Talk to them about the storm, what a hurricane is, and maybe explore different ideas they might have about the storm. This helps them put things in perspective and gives them the opportunity to ask you their questions about what they’ve heard.
When they think it’s a forbidden subject, they feel afraid to bring it up and the rumors they hear in the classroom can blow into epic proportions.
Instead of allowing their imaginations to run wild, giving your child real knowledge about what’s going on helps them better process the emergency and feel more confident in their ability to comprehend.
As much as we don’t like to think about it, these kinds of emergencies can happen to any of us at any time. Of course, we want to keep our children safe at all times and don’t plan to ever be separated from them when emergency strikes.
The tricky part of emergencies, though, is that we don’t get to control much of the situation.
To keep our children as safe as we can, we should also take opportunities such as this to teach them age-appropriate emergency planning.
For very young children, make sure you keep photo identification with their belongings that includes images of family members as well as the child herself.

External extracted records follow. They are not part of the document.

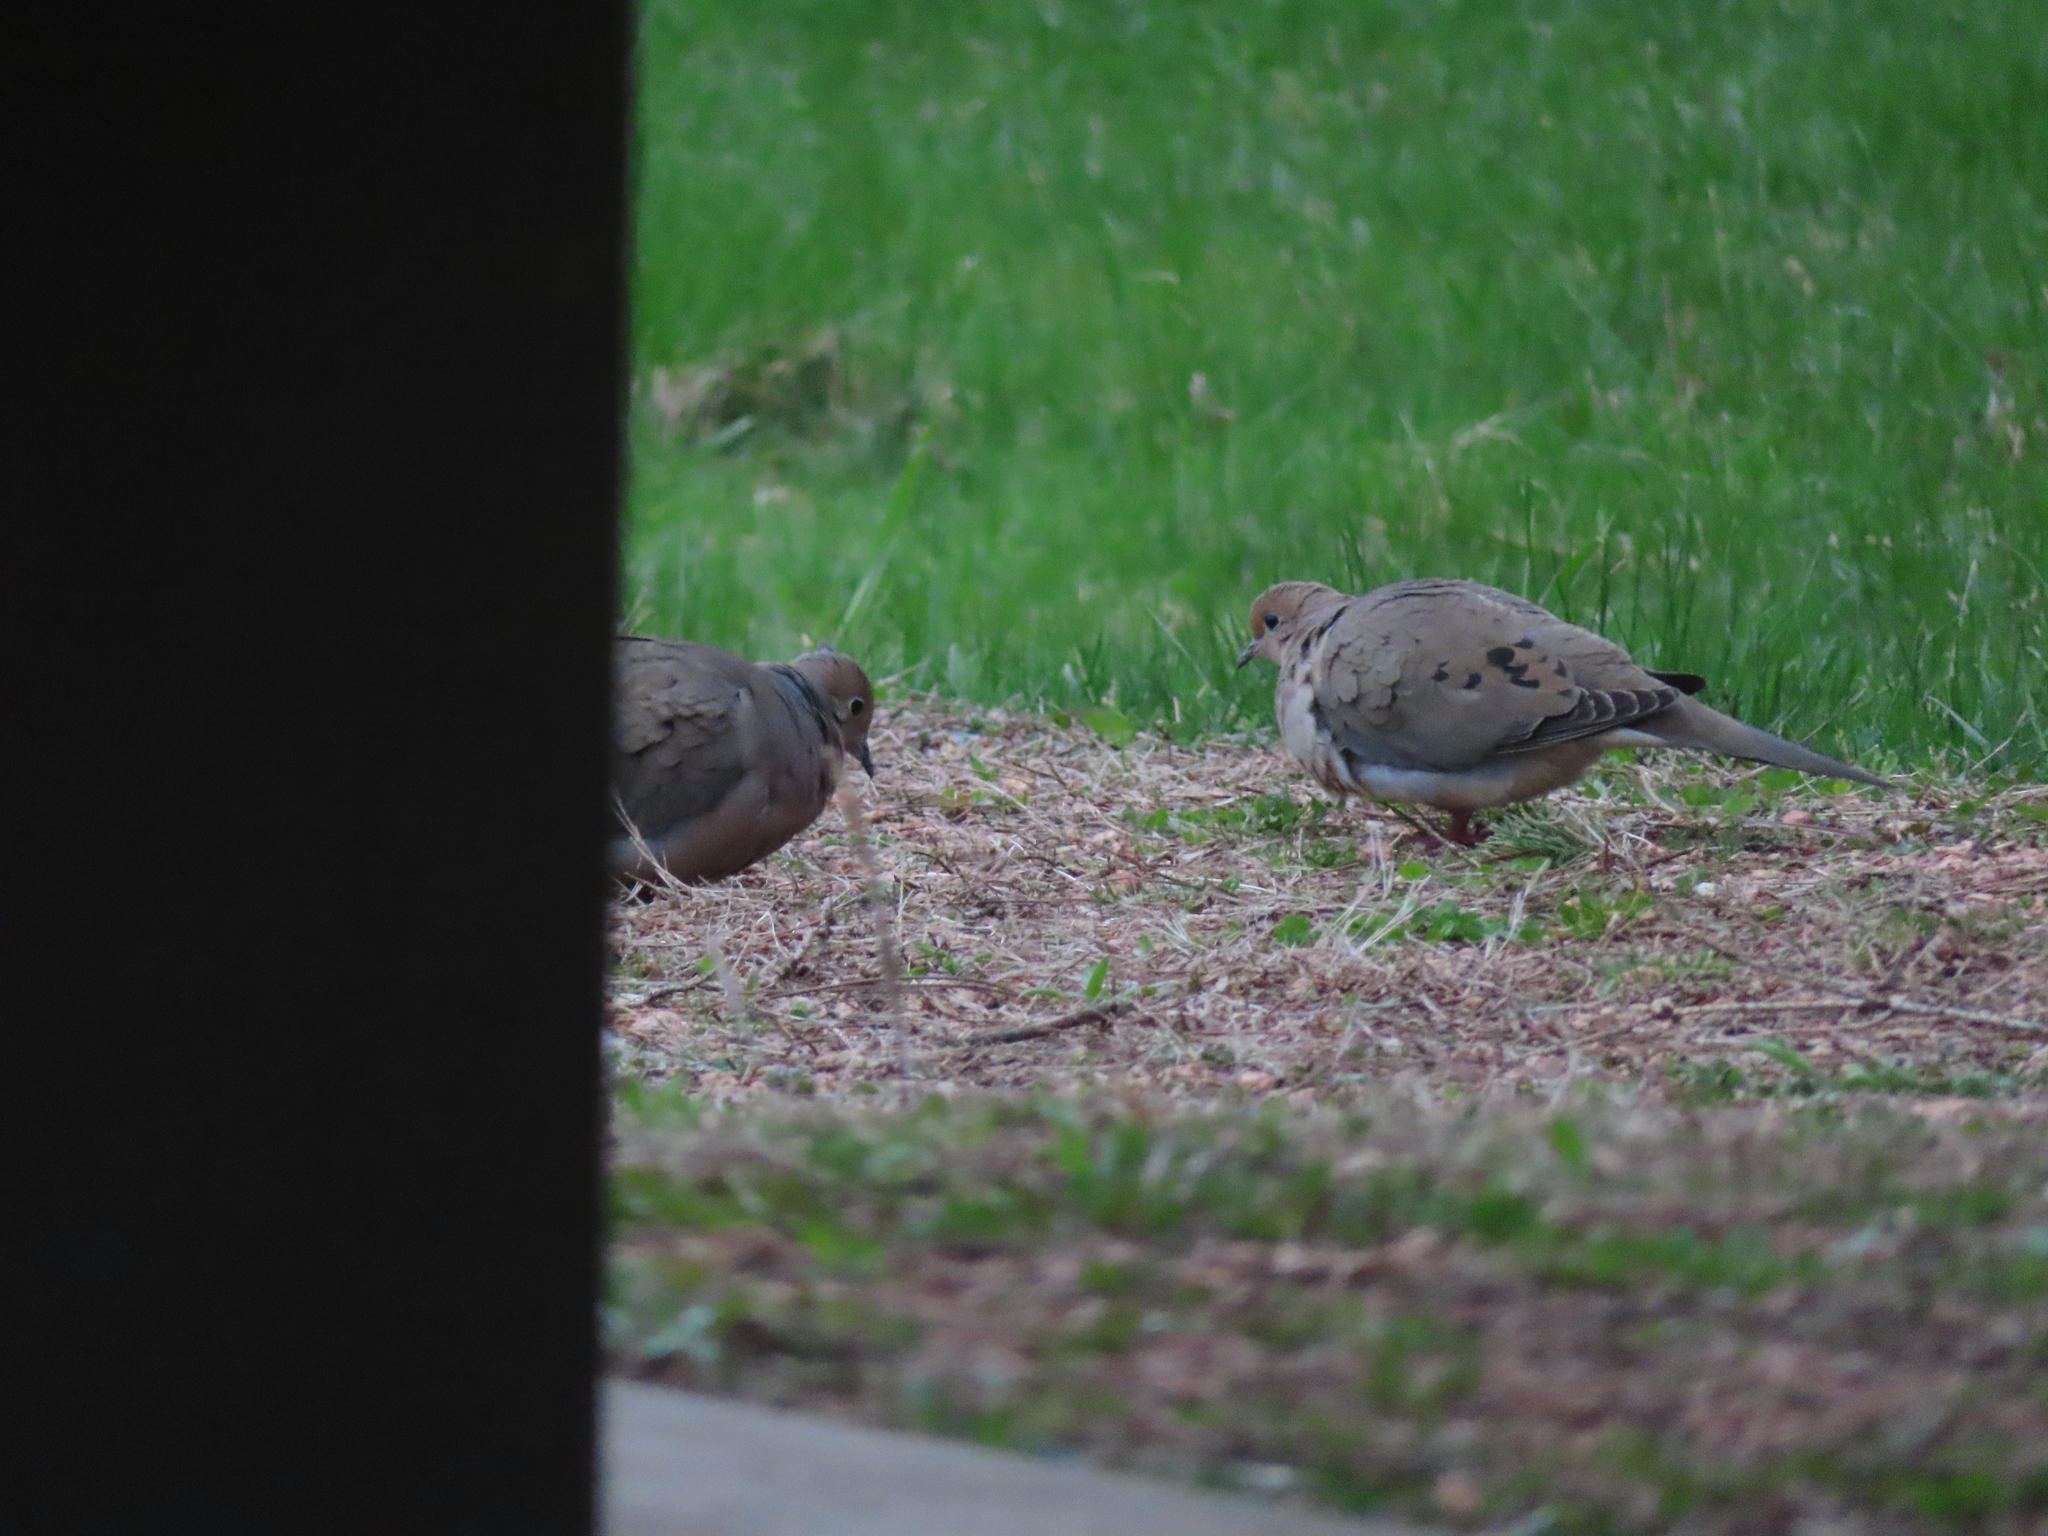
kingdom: Animalia
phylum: Chordata
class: Aves
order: Columbiformes
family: Columbidae
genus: Zenaida
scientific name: Zenaida macroura
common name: Mourning dove
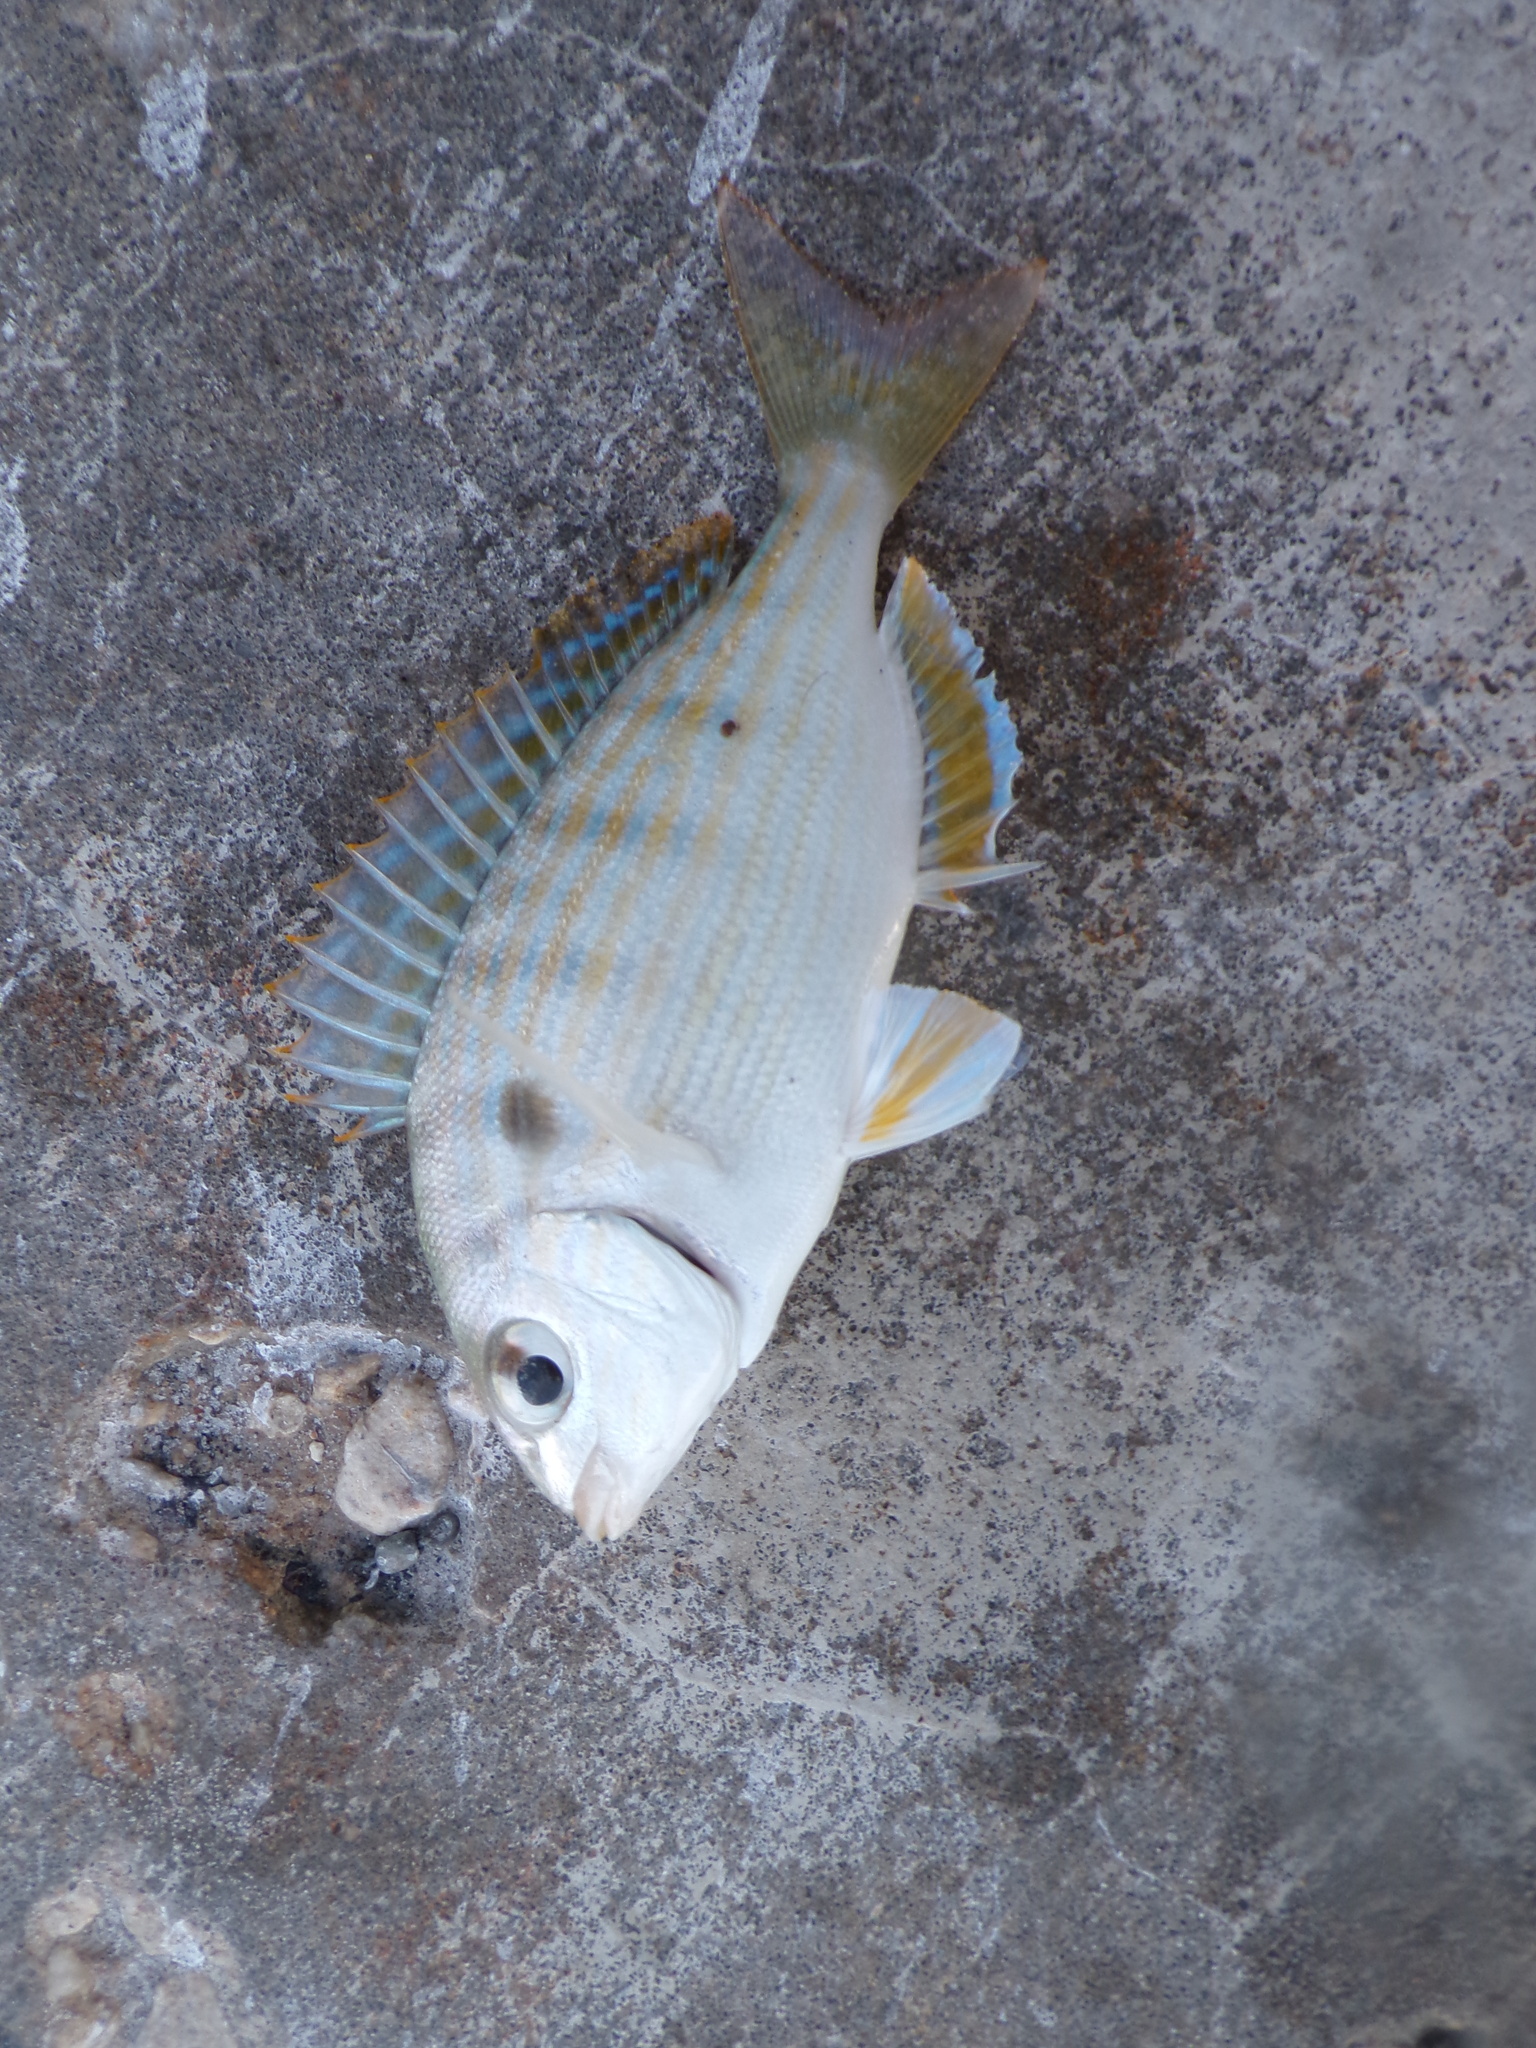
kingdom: Animalia
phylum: Chordata
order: Perciformes
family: Sparidae
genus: Lagodon
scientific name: Lagodon rhomboides
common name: Pinfish
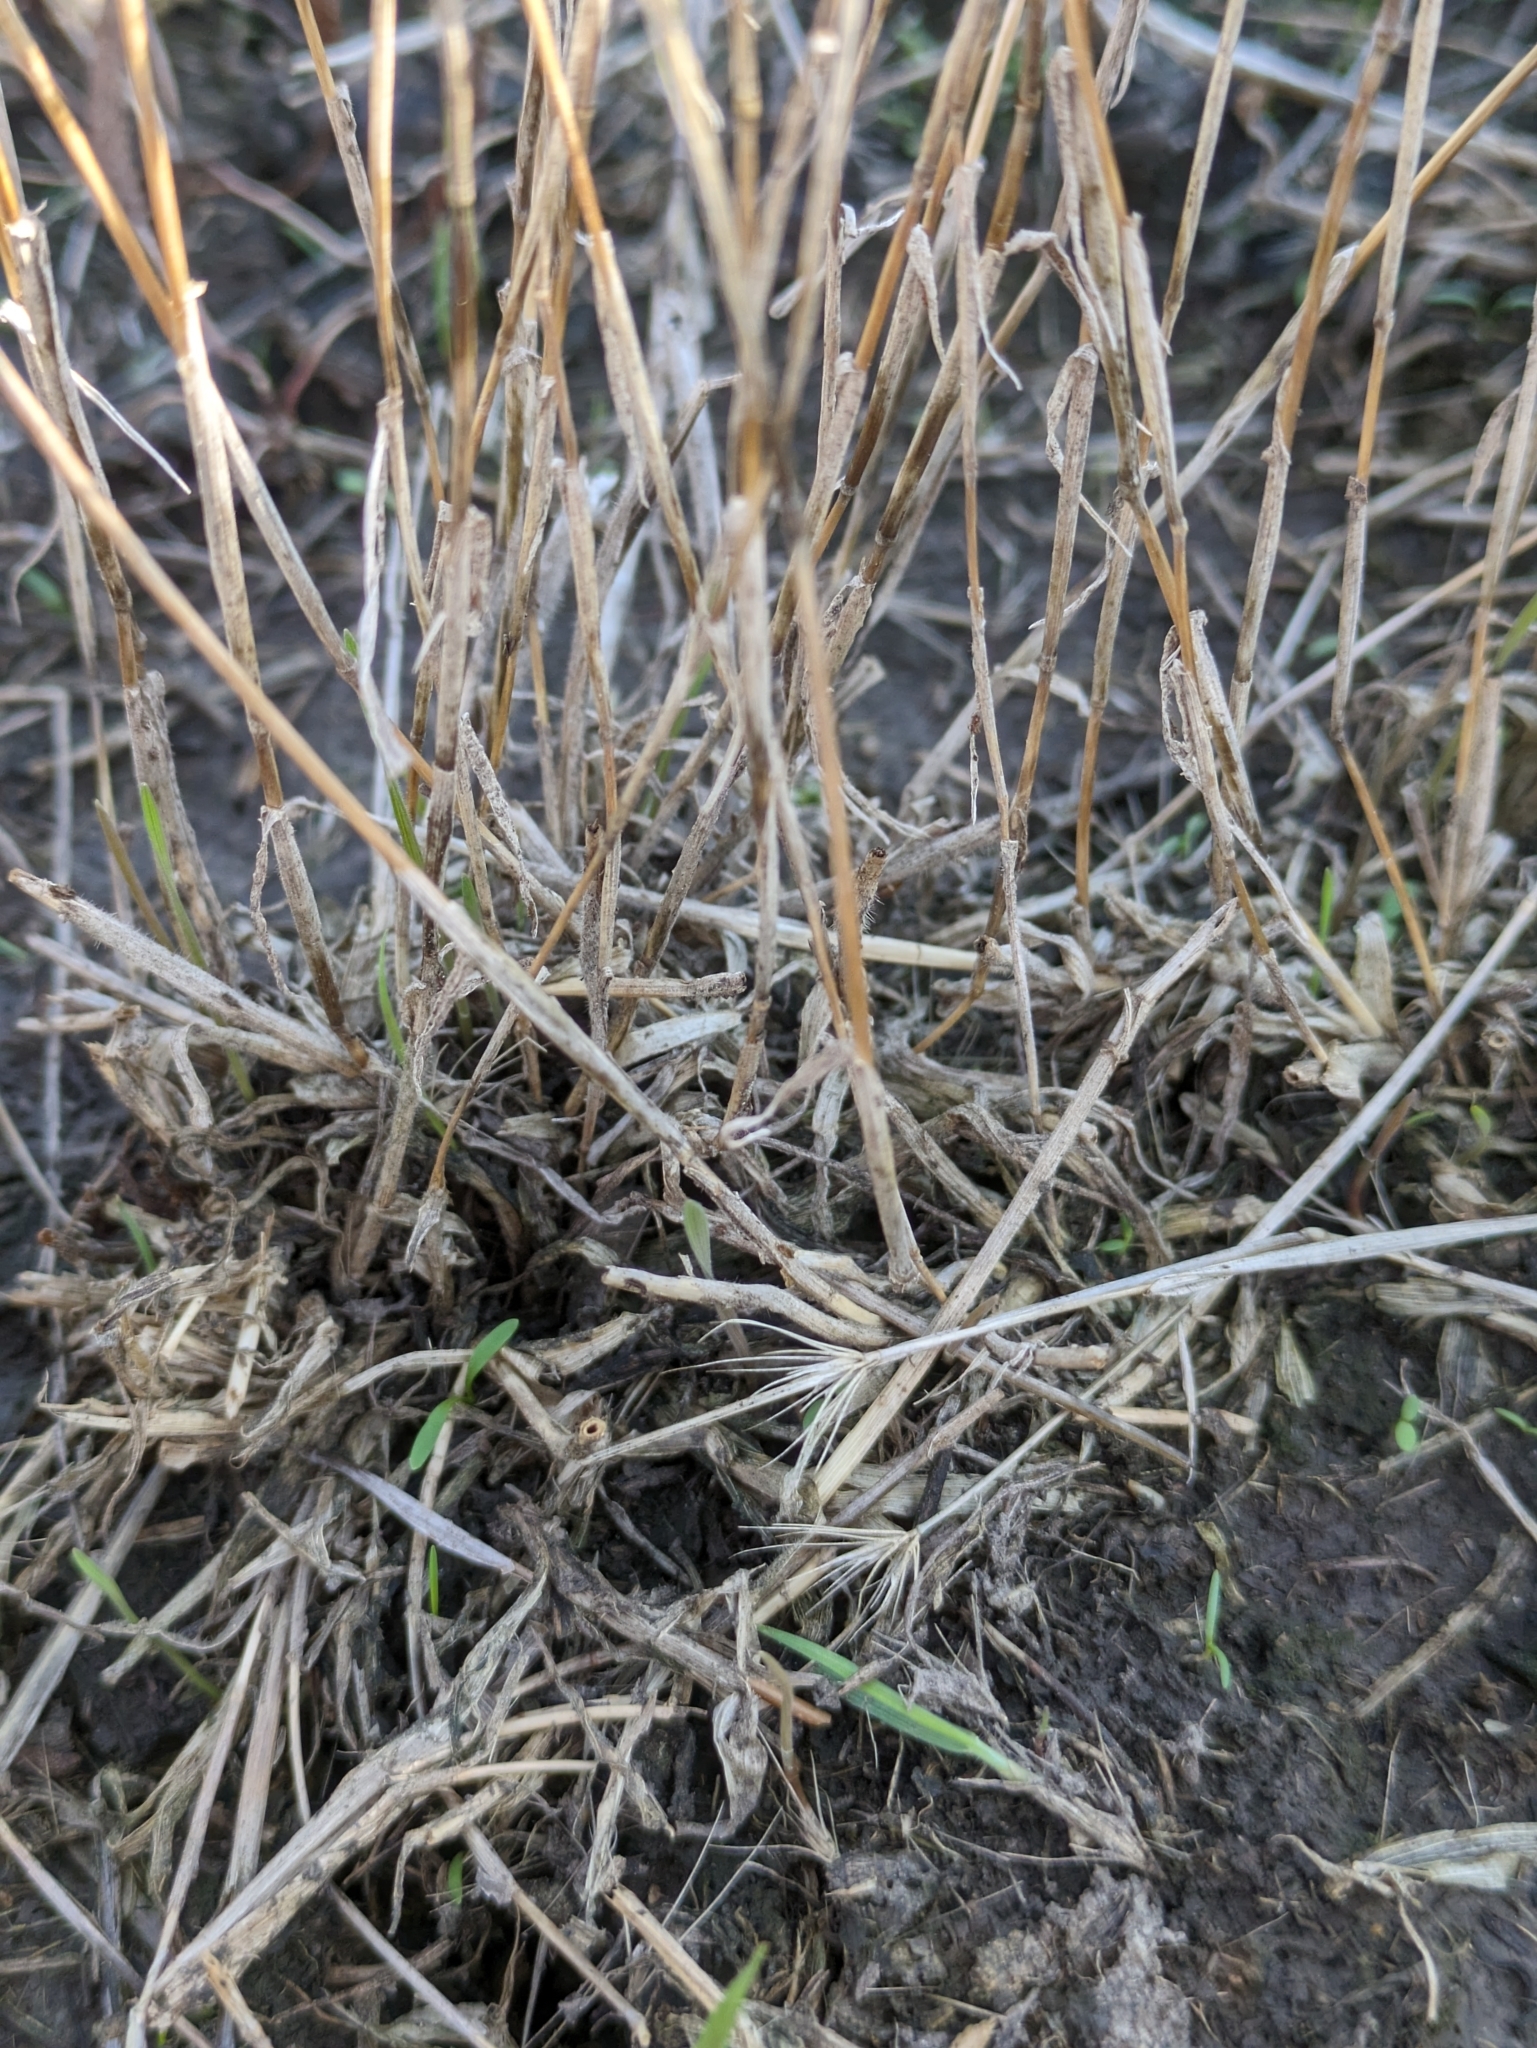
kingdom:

In the most extreme of emergencies, this helps adults unfamiliar with the children ensure they are reunited with their families as soon as possible. Include contact information for yourself as well as for close relatives living outside our region.
As your child becomes a preschooler, it becomes possible to talk with him about home safety and what kinds of emergencies might require him to leave the house on his own, maybe even through the window if the door is hot.
Have a meeting place established where each member of the family knows to go to check in and be sure your little one knows what to do if he gets there first. Make a game of practicing how to escape the house and get to the checkpoint first.
Remember, the idea is to provide your child with confidence that they can handle an emergency while keeping them safe by giving them the tools they need to handle the situation.